(Stored data)

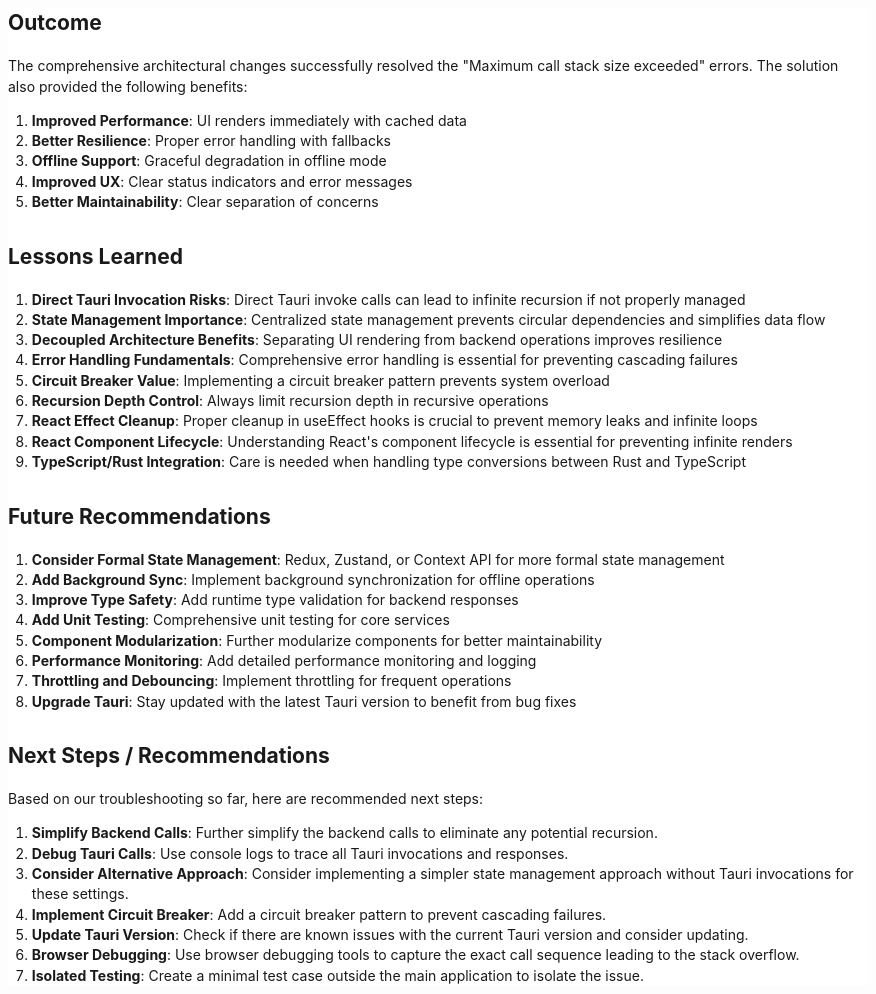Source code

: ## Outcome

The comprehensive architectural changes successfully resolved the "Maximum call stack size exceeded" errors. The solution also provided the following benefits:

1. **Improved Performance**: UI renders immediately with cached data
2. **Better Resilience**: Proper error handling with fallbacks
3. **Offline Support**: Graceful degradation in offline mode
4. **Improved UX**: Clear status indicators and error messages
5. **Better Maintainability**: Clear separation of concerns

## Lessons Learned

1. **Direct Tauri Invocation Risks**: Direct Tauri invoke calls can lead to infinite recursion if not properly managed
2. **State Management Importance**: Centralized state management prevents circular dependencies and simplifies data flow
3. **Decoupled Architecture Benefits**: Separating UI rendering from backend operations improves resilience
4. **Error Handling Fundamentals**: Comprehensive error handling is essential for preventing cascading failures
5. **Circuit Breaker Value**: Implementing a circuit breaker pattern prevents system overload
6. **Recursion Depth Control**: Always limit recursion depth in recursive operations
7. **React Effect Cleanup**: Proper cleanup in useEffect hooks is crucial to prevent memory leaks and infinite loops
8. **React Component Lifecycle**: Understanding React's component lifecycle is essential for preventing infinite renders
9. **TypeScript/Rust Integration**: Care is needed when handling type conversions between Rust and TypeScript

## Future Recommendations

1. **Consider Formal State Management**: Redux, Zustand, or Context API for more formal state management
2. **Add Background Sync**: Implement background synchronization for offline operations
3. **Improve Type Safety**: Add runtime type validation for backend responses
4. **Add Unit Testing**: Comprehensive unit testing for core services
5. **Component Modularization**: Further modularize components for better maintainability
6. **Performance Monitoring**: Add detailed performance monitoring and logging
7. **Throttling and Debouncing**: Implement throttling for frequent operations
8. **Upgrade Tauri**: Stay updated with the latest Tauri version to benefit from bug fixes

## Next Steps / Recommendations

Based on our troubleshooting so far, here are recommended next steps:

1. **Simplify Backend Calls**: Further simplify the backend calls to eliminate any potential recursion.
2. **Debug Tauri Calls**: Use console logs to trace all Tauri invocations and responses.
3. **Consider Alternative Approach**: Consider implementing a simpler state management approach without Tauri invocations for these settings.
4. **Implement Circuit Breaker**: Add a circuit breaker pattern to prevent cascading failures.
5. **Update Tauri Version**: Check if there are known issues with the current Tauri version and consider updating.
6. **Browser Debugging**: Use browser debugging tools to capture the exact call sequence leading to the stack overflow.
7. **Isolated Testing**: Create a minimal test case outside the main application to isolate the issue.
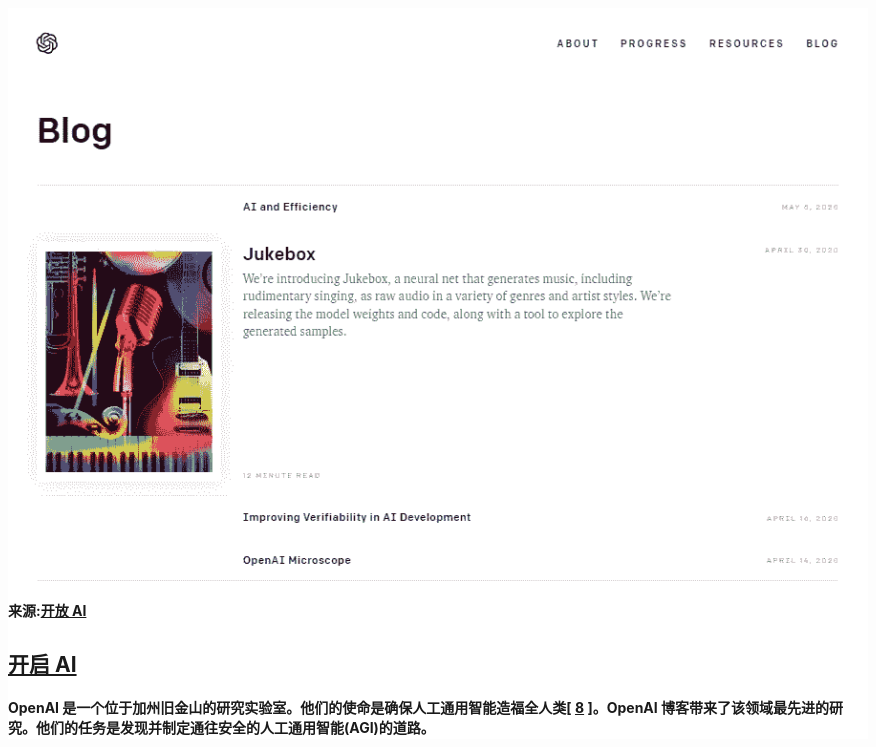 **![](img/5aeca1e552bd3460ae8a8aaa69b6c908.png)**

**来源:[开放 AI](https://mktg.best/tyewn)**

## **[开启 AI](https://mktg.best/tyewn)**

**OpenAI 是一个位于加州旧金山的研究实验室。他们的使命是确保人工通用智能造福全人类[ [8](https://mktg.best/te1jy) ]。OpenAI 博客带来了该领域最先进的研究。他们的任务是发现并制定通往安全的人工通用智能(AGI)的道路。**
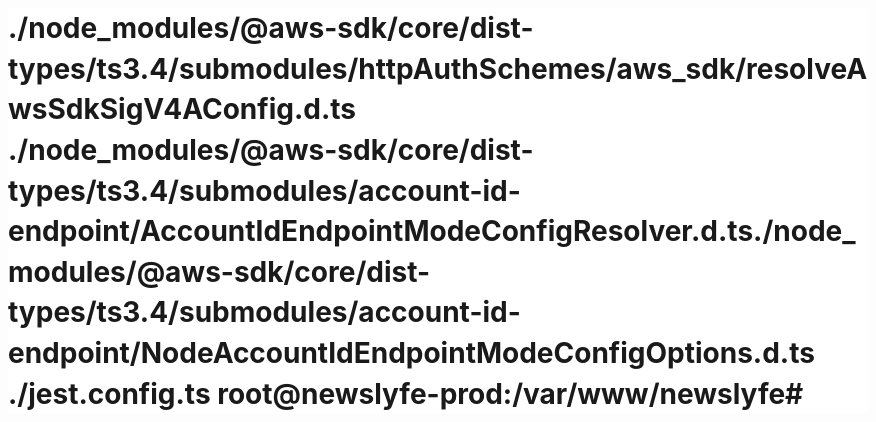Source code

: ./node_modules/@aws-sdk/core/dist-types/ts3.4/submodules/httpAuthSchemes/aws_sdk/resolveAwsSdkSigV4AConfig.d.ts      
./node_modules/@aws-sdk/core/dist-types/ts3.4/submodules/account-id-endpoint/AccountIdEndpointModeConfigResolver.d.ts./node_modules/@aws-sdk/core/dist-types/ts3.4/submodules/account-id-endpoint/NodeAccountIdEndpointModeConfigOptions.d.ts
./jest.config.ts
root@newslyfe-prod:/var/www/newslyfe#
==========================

Description of the task -
Go through the entries and copy each line holding the string "offline".

Result -
3. **Offline Support**: Graceful degradation in offline mode
2. **Add Background Sync**: Implement background synchronization for offline operations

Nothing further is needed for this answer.